A espionagem remonta ao primeiro e breve mandato de Abe, que começou em 2006, de acordo com o site. O premiê voltou ao poder em 2012. "Os documentos mostram a profundidade do monitoramento do governo japonês e o fato de que informações de muitos ministérios e departamentos governamentais foram recolhidas e analisadas", afirma WikiLeaks.
[SAIBAMAIS]Eles "mostram um conhecimento detalhado das discussões internas no Japão sobre temas tais como as importações de produtos agrícolas e disputas comerciais, as posições japonesas na rodada de Doha da Organização Mundial do Comércio, projetos de desenvolvimento técnico do Japão, sua política em matéria de mudanças climáticas, energia nuclear", acrescenta o site especializado na publicação de documentos confidenciais.
Washington também recolheu informações da "correspondência de Tóquio com organizações internacionais, como a Agência Internacional de Energia (AIE), os memorandos sobre a estratégia do país em suas relações diplomáticas com os Estados Unidos e a União Europeia, bem como o conteúdo de um briefing confidencial do primeiro-ministro realizada na residência oficial de Shinzo Abe".
Estas revelações chegam em um momento embaraçoso, enquanto Abe tenta aprovar no Parlamento suas leis de defesa que tornariam possível enviar Forças de Autodefesa japonesas - o nome oficial do exército - para ajudar um aliado, principalmente os Estados Unidos. Esta reinterpretação da Constituição pacifista do país é muito contestada pela oposição e entre os japoneses que têm organizado inúmeras manifestações de magnitude rara neste país.
Acordo de livre comércio em discussão
"É um contexto de forte aproximação com o aliado americano. O governo Abe tem investido fortemente nesta relação desde que chegou ao poder", comenta Celine Pajon, pesquisadora do Instituto Francês de Relações Internacionais (IFRI), uma especialista em Japão. "E, ao mesmo tempo, em nível nacional, a situação é bastante delicada para Shinzo Abe (...) que tem experimentando uma contestação considerável. Esta novidade provocará, portanto, uma reação inicialmente forte", acredita Pajon. "Se isso for verdade, o Japão vai pedir explicações dos Estados Unidos, mas é pouco provável que isso tenha um grande impacto sobre as relações bilaterais", acrescenta Yoshinobu Yamamoto, professor de política internacional na Universidade de Niigata.

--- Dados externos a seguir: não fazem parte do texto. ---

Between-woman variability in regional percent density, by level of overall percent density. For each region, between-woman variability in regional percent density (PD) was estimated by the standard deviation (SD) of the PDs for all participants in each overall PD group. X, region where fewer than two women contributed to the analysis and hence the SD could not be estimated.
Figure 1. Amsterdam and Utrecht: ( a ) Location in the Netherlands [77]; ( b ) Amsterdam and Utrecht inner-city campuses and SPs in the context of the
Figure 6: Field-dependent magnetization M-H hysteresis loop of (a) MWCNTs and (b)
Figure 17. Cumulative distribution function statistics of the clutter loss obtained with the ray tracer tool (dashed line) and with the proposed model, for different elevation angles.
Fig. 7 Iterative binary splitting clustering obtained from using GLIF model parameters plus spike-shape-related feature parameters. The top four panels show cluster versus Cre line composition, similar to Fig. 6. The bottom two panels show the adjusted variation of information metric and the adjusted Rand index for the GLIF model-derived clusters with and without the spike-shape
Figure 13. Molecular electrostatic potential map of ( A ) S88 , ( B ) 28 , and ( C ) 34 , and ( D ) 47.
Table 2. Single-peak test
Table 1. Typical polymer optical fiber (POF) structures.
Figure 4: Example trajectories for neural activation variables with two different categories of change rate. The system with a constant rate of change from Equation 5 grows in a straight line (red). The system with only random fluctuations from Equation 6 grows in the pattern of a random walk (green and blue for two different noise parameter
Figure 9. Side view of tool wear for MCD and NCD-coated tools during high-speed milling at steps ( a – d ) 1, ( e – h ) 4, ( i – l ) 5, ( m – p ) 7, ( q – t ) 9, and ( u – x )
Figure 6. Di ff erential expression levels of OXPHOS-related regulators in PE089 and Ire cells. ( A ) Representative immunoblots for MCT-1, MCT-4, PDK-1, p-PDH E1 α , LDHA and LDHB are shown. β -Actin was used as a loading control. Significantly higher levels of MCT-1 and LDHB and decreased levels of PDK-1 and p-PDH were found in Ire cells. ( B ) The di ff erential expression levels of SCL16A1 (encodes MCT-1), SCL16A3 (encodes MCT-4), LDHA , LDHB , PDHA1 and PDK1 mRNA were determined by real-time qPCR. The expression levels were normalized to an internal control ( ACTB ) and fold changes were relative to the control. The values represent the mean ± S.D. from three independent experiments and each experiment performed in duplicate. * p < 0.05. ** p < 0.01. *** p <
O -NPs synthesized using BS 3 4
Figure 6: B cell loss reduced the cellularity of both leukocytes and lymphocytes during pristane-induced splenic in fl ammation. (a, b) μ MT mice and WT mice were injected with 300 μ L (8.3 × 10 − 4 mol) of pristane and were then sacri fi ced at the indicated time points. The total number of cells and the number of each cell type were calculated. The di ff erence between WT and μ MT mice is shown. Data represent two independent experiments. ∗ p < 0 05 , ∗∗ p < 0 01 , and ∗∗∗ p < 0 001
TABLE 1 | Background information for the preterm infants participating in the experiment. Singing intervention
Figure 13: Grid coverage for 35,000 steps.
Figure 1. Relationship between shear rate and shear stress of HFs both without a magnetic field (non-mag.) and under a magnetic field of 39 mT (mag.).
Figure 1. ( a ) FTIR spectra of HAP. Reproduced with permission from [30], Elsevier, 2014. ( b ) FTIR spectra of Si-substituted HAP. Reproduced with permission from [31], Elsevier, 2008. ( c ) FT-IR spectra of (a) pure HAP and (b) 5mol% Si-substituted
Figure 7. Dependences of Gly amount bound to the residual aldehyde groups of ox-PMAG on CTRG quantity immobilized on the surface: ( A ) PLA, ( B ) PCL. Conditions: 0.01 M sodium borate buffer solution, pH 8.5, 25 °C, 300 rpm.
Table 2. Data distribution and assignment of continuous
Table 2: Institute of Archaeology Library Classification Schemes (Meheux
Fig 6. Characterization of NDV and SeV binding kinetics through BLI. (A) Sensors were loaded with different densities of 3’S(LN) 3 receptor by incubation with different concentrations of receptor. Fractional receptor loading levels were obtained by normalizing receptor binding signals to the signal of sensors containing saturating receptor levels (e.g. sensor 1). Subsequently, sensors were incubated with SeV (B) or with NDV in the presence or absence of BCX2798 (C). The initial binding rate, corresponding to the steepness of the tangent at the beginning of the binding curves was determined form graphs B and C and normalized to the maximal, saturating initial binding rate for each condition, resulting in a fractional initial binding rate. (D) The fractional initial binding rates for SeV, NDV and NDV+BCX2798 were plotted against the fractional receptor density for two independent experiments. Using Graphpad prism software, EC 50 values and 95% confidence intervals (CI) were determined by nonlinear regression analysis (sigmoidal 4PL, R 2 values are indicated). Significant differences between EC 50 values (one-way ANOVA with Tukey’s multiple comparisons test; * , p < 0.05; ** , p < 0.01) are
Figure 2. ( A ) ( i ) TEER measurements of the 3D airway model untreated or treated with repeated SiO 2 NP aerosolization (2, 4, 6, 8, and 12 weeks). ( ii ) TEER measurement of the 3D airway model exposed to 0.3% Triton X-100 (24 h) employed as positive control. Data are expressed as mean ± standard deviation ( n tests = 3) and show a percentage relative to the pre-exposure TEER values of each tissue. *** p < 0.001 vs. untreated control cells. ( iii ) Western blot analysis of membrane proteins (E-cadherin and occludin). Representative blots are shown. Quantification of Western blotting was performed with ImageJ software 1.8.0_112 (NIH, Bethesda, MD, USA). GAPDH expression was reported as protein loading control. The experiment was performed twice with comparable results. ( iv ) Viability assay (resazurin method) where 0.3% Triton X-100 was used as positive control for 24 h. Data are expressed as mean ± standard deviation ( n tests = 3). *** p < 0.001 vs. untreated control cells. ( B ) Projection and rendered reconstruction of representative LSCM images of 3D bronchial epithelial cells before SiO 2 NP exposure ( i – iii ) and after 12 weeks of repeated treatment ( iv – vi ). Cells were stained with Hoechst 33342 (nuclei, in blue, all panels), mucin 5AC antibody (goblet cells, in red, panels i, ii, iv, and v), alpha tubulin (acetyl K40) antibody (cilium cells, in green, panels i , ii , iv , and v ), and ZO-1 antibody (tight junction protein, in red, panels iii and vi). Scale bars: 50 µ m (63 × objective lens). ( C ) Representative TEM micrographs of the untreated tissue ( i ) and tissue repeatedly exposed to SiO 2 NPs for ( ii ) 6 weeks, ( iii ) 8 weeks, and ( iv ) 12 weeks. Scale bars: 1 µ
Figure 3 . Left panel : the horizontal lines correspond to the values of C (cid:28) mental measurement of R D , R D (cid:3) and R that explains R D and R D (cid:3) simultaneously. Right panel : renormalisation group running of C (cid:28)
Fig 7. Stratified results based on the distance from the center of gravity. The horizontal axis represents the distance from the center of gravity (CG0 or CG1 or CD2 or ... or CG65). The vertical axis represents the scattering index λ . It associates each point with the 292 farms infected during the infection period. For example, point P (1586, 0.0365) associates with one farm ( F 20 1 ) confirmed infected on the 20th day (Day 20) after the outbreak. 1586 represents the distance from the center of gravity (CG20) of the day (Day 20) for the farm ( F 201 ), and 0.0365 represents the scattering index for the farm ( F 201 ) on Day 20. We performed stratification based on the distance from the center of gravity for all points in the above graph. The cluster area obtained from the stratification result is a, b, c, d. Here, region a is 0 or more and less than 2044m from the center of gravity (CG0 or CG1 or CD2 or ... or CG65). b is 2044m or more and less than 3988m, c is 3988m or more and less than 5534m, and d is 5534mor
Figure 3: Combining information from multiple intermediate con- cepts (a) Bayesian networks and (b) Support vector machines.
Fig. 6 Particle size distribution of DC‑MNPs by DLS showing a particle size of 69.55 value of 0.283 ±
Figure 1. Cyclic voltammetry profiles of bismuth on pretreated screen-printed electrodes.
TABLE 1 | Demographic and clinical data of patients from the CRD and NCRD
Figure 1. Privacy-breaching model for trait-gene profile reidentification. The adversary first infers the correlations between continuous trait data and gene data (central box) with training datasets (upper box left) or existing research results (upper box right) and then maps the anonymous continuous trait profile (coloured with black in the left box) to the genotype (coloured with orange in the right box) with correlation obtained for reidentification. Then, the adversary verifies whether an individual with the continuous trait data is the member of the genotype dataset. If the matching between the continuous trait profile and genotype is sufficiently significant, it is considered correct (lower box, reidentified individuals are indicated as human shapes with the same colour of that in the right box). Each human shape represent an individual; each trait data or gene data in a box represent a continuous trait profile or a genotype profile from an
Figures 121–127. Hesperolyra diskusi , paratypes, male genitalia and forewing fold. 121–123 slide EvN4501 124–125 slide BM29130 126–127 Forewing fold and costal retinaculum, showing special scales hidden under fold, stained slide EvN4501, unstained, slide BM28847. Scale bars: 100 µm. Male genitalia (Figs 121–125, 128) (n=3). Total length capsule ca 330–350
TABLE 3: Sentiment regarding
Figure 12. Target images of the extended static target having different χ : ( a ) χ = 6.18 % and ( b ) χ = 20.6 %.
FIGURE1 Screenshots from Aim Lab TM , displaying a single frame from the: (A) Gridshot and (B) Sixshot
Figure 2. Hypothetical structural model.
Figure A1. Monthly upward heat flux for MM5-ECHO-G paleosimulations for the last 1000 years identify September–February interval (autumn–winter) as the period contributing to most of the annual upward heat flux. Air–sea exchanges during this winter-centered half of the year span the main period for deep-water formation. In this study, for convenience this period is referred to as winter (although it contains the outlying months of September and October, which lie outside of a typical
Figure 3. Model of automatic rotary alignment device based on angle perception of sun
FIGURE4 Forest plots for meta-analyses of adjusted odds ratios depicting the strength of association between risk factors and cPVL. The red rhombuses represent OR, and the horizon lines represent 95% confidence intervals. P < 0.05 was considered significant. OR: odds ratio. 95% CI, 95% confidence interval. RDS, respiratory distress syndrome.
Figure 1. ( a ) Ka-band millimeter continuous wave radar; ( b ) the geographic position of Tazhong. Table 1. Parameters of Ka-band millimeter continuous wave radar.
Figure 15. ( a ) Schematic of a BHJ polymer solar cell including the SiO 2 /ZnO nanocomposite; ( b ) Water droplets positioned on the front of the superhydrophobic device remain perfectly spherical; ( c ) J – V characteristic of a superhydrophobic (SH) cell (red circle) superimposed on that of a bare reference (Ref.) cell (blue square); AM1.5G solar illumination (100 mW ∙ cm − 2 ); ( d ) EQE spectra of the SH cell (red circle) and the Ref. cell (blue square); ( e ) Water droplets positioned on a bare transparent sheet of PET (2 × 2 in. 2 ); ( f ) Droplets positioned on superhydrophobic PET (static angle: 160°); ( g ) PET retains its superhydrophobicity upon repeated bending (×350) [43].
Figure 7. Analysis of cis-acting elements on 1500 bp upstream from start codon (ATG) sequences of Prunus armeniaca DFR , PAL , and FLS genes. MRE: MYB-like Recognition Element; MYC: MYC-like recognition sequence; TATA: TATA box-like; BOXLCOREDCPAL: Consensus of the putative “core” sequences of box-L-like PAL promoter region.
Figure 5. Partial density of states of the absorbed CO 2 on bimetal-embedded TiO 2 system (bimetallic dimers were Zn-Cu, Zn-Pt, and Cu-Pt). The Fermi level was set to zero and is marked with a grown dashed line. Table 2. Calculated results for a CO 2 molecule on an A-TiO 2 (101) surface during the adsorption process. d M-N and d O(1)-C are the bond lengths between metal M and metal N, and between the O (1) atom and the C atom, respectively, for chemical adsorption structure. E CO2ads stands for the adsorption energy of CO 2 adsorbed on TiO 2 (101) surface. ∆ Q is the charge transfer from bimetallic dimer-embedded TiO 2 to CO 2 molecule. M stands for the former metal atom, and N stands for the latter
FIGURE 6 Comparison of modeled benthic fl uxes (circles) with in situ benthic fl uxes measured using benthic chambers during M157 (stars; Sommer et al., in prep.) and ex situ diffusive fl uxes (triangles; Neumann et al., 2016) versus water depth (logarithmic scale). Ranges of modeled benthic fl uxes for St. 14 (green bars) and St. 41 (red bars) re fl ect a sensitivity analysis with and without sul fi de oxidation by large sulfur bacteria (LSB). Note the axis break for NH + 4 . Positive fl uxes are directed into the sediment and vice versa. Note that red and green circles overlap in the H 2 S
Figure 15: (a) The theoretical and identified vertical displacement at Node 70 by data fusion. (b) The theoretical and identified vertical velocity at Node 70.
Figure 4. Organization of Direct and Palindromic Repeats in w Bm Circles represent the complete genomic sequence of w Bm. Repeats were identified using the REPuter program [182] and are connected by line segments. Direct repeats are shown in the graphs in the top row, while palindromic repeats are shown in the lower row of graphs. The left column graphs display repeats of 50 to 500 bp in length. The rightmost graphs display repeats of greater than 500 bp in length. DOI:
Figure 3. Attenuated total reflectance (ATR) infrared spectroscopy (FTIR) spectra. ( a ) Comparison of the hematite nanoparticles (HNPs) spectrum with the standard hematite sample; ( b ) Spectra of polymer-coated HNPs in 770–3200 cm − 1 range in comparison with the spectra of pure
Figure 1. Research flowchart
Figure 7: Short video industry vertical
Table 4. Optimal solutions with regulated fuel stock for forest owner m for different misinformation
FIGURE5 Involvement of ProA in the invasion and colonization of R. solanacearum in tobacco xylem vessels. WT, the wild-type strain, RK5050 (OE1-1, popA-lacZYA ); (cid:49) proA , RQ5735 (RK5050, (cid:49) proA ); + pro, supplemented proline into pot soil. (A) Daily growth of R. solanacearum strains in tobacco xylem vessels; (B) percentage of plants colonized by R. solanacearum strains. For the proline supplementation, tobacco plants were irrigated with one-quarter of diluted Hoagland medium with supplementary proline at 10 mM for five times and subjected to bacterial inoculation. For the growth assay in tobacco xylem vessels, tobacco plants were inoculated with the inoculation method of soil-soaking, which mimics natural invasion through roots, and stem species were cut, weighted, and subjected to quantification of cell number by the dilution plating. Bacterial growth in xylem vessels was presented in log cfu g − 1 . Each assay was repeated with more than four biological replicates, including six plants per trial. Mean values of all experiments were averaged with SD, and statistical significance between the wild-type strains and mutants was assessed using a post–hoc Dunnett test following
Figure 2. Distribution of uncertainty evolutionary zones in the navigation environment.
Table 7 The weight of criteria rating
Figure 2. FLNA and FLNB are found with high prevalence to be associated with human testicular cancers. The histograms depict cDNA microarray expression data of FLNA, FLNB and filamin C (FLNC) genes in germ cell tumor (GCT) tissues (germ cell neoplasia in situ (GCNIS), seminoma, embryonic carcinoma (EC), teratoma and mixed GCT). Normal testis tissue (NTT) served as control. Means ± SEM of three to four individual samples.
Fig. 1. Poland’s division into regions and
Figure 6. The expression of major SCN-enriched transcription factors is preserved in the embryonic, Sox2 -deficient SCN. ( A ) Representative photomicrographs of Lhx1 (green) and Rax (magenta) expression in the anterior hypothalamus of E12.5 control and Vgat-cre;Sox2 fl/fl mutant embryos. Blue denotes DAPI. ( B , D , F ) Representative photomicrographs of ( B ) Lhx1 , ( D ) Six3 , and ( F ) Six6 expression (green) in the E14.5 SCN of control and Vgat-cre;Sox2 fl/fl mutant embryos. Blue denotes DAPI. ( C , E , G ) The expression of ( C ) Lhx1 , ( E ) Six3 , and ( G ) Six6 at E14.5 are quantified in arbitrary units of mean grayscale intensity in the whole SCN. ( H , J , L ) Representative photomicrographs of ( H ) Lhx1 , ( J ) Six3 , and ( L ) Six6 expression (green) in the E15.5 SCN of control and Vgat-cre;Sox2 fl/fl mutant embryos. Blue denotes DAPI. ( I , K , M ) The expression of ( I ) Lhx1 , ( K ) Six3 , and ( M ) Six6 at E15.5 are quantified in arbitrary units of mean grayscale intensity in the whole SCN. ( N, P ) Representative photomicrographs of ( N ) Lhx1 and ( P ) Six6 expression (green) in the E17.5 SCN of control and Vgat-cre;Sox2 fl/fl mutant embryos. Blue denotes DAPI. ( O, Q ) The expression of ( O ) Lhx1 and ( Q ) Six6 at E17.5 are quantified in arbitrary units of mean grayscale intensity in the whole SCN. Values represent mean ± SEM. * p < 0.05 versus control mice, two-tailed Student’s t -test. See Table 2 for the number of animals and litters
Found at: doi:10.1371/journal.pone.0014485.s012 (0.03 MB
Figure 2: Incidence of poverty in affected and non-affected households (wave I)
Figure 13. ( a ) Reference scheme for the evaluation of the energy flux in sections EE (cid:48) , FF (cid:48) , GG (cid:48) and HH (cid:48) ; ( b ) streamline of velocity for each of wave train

O Wikileaks também parece querer aproveitar o momento, em que estão sendo discutidas o Acordo de Parceria Trans-Pacífico (TPP) de livre comércio em fase de negociação entre 12 países da região Ásia-Pacífico. O TPP "é também uma questão muito sensível para a população japonesa e para muitos lobbies agrícolas e outros no Japão", afirma Celine Pajon, para quem "alguns grupos de interesse e partidos políticos da oposição vão se aproveitar desta novidade". "Veremos o governo japonês se preocupar com o que deverá dizer ou não aos Estados Unidos, a fim de evitar comprometer (...) as relações diplomáticas", comentou o fundador do Wikileaks, o australiano Julian Assange.
As autoridades japonesas ainda não reagiram nesta sexta-feira à noite às revelações.